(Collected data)
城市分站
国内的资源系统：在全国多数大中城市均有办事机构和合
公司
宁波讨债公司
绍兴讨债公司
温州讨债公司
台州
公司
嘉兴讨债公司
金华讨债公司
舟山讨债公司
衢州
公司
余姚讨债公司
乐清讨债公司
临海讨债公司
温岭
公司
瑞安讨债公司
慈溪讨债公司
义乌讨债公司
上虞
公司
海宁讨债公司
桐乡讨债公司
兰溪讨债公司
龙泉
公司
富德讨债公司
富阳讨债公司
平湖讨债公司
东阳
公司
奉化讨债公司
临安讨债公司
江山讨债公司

> [What is being asked]: Output the records above in their entirety, exactly.

> [Solution to this task]:
城市分站
国内的资源系统：在全国多数大中城市均有办事机构和合
公司
宁波讨债公司
绍兴讨债公司
温州讨债公司
台州
公司
嘉兴讨债公司
金华讨债公司
舟山讨债公司
衢州
公司
余姚讨债公司
乐清讨债公司
临海讨债公司
温岭
公司
瑞安讨债公司
慈溪讨债公司
义乌讨债公司
上虞
公司
海宁讨债公司
桐乡讨债公司
兰溪讨债公司
龙泉
公司
富德讨债公司
富阳讨债公司
平湖讨债公司
东阳
公司
奉化讨债公司
临安讨债公司
江山讨债公司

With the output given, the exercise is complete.